Just a few short years ago, operating a Mobile Virtual Network Operator, or MVNO, was risky business. Prices of operation, such as network rental and obtaining new phones to sell, were extremely high and stakes were even higher. The MVNO market was, at one point, saturated. Names like Amp’d Mobile, Helio and Voce came and went, sometimes in the span of months. Some, such as Virgin Mobile, Tracfone and Net10, managed to stick around, but experienced fairly slow growth and low profits. It wasn’t exactly easy to beat the Big Four at their own game. MVNOs were locked in a mostly losing battle for price, value and customer satisfaction with the very carriers that enabled their existence. The ones that found the biggest numbers of subscribers flocking to them were mostly being switched to for the sake of price, which had to strike a careful balance between profitability and competitiveness with larger full-service carriers. MVNOs have mostly always had the added benefit of not locking consumers into two year contracts, but benefits people had come to expect from a wireless carrier, such as subsidized phones, were lost in translation.

Prices for network usage eventually fell a bit, allowing MVNOs some wiggle room with pricing, which attracted customers. Not too long ago, locking of phones to the carrier they originated from became a much less common and less strict process, with some carriers, such as Verizon, giving it up entirely. This brought a whole new crop of wireless customers fleeing from the Big Four, devices in their hands, to the cheaper and at times friendlier MVNOs. Fast forward to 2016; the MVNO space is booming. Towers are built and they fall, like PTel, but more and more companies are finding success in the revitalized market. According to Consumer Reports, the average MVNO has at least a ten percent higher customer satisfaction rate than the average big carrier. MVNO subscriptions account for about ten percent of total wireless subscriptions in the United States. This figure has roughly doubled since 2009.

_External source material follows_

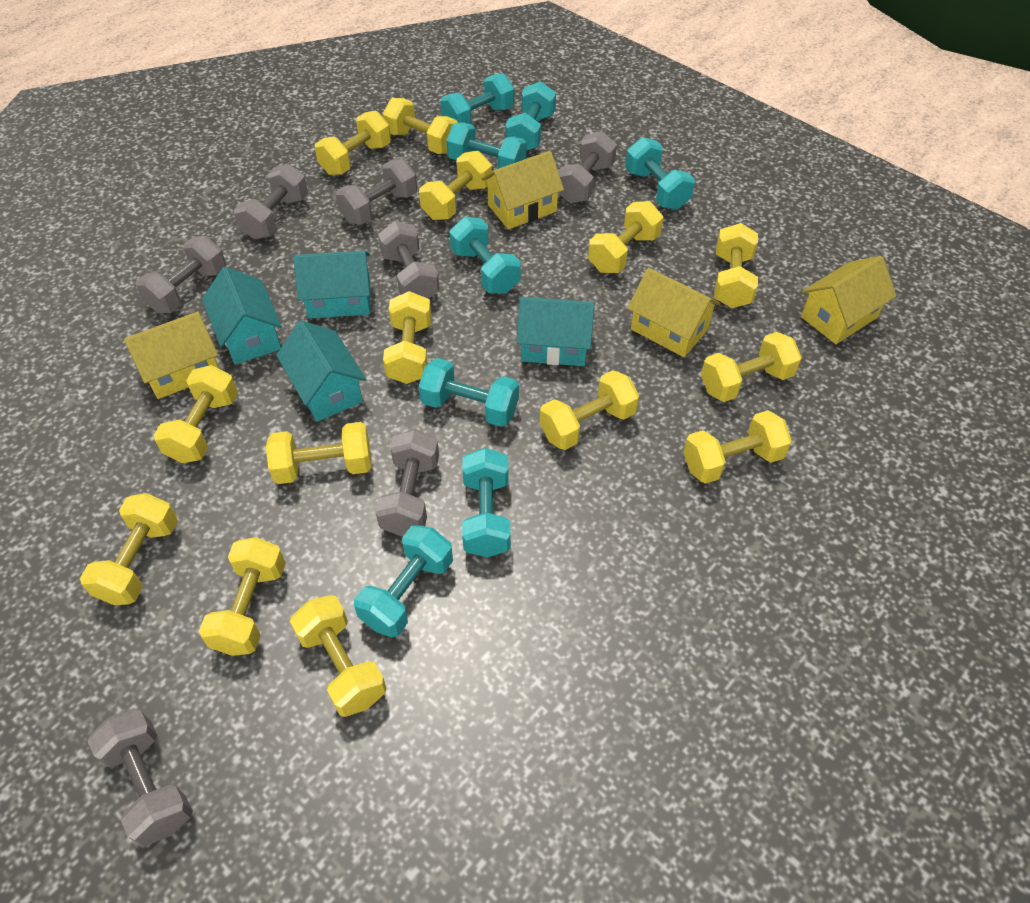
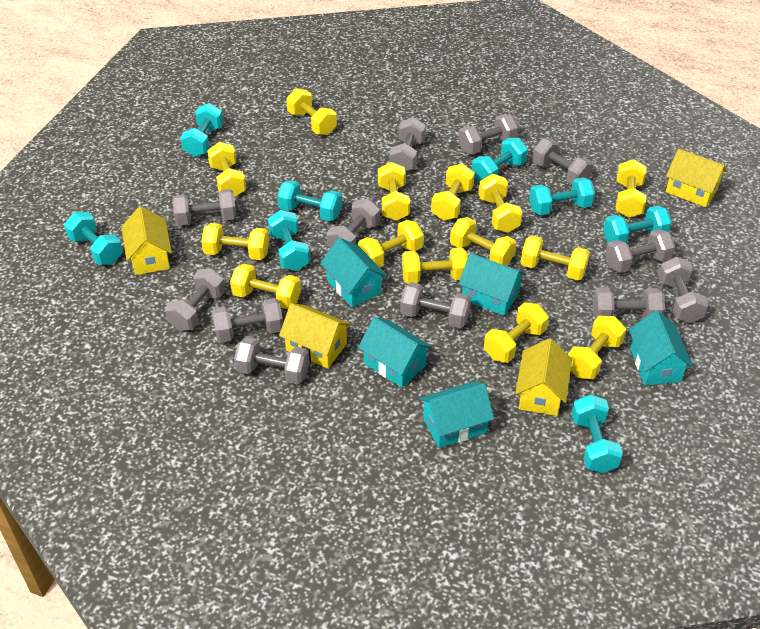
grey dumbbell: 7 -> 12
turquoise house: 4 -> 5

Many MVNOs leverage the nature of their business to garner lower rates from competing carriers, or to gather more customers by offering coverage from all four of the major networks. One particular MVNO, Ultra Mobile, grew their revenue from $1 million in 2012 to $200 million in 2015, earning them the top spot on Inc.’s list of the fastest-growing companies in America. Tracfone CEO F.J. Pollak calls the company a “cash machine”. Touting $5.1 billion in total revenue in the first three quarters of 2015, the company seems to fit his description quite nicely. As network prices continue falling along with phone prices, MVNOs are set to become a cheaper and cheaper proposition, perhaps even driving continued growth at or near the current pace despite rising customer satisfaction ratings for the Big Four.